9. EVALUATION OF ALTERNATIVES
The use of the DSS and Scenario Generator (SG) discussed in this document could lead to the generation of large amounts of information. However, more information does not necessarily lead to better decisions (Dent et al., 2000). The belief that all managers need more information to make better decisions misses the critical aspect of information interpretation (Senge et al., 1995). In many cases more information can complicate the decision making process, bombarding the decision maker or model user with large amounts of irrelevant and difficult to interpret information can lead to misinformation and can result in poor decisions. Stertman (1989) has shown that knowledgeable and experienced decision makers filter information through non-systematic mental models before making a decision. Large amounts of information make the filtering process more difficult for the decision maker to sift out the relevant information needed to make a decision.
It is hence critical to refine the information into quantities that can easily be used and interpreted by model users and decision makers. In terms of modelling and the development of a Decision Support System (DSS) the evaluation process requires certain specific sets of information that decision makers can interpret with relative ease. It is thus important to, in consultation with decision makers, identify the critical information requirements necessary for them to make certain sets of decisions.
The model developer and DSS system designer can then summarise the information requirements from the large amounts of information generated, filtering out all unnecessary and irrelevant information before it is shown to the decision maker. It is this summarised information that will be referred to as indicators and is a small set of the necessary information required to make certain decisions. The philosophy in this approach is to use complex accurate modelling and computer systems with highly sophisticated mathematical algorithms to produce simple and easily understandable outputs (indicators) that a model user can base decisions on with confidence.
Essentially this comes down to a problem of visualisation and it is necessary for model developers to identify critical indicators and an appropriate display method. Extensive consultation with stakeholders, water resource managers and other decision makers involved in the CMAs, is necessary to determine the types of indicators that will be needed to make water related decisions within a WMA. It is not in the mandate of this design to identify the different indicators, however, it is possible to hypothesise on the types of indicators that will be needed and the display format that will be most appropriate.
Visualisation can take three main forms namely
The types of indicators that may be used for the SEA process could be divided into several different categories each with its own set of unique indicators which may aid in the decision making process. The list provided below is not exhaustive and is only the authors own thoughts on the matter which needs to be investigated in a lot more detail with the SEA team, stakeholders and water managers alike.
Once the different indicators have been identified or derived and the best method of visualisation chosen to display the different indicators is selected, it is necessary for the decision maker to use the information to make the decision. The problem the decision maker is now faced with is how to compare the information produced from the different scenarios being tested with one another. It is also necessary for the decision maker to make decision from indicators, which have come from vastly different disciplines. The decision maker must therefore attempt to weigh up the decision using different indicators from various disciplines on an equal footing. Added to this problem is the aspect that certain social and environmental data is ordinal and subjective while other aspects are derived through scientific means and represent real quantities such as water use.
It may hence be necessary to have an objective criterion of ranking and scoring the different indicators in order to transform them into a specific solution that can then be used to compare different scenarios. This can be achieved through several different methods such as Multi Criteria Decision Analysis (MCDA), Analytical Hierarchy Process (AHP) and Cost Benefit Analysis to name a few (Stewart et al., 1997).

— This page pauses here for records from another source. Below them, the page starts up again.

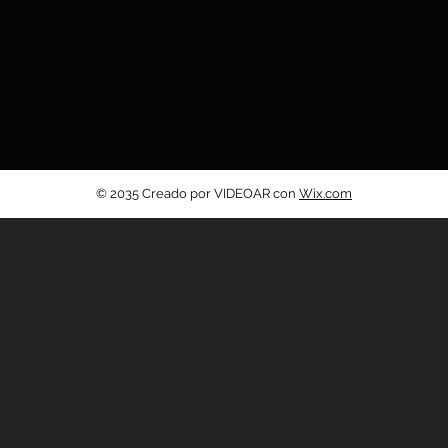
© 2035 Creado por VIDEOAR con
Wix.com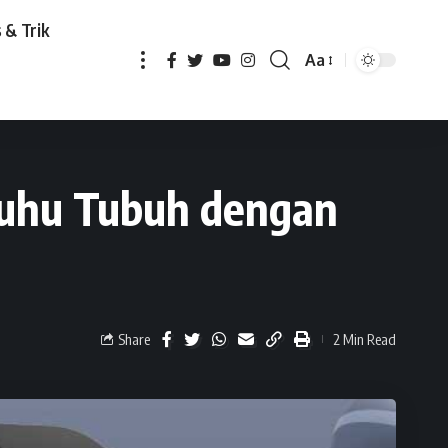
 & Trik
Aa
engan Cepat dan Akurat
Suhu Tubuh dengan
Share
2 Min Read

Each method attempts to assess the alternative by translating variables (indicators) into quantities that can be assessed on an equal footing. Once this type of scoring has been collated together it is possible for the decision maker to then analyse the different options that have been produced by the different scenarios being tested. In such a manner the decision maker can weigh up the different options available and understand the trade offs that result from the different options.
Working within a structured framework with proper indicators will result in the filtering out of irrelevant information and provide the decision maker with that information needed to produce a responsible decision. The assessment of alternatives is a difficult process to automate as it tends to include many subjective criteria. While it is the responsibility of the DSS tools and models to provide the necessary information (indicators) that will aid the assessment process it is not its responsibility to provide the ultimate output and decision. It would be better for the DSS to provide the framework that can automate the assessment of alternative criteria through extensive input required from the user in terms of weighting and scoring criteria. It may also be necessary to provide the outline on the methodology to follow in the assessment of different alternatives. This, however, falls outside the scope of this component of the project and will need to be pursued when the DSS is being developed.
Once the information on different alternatives has been generated and assessed this may lead to the identification of new problems and a feedback loop as shown in Figure 1 could occur where and iterative approach to problem solving is taken as more information becomes available and can be assessed.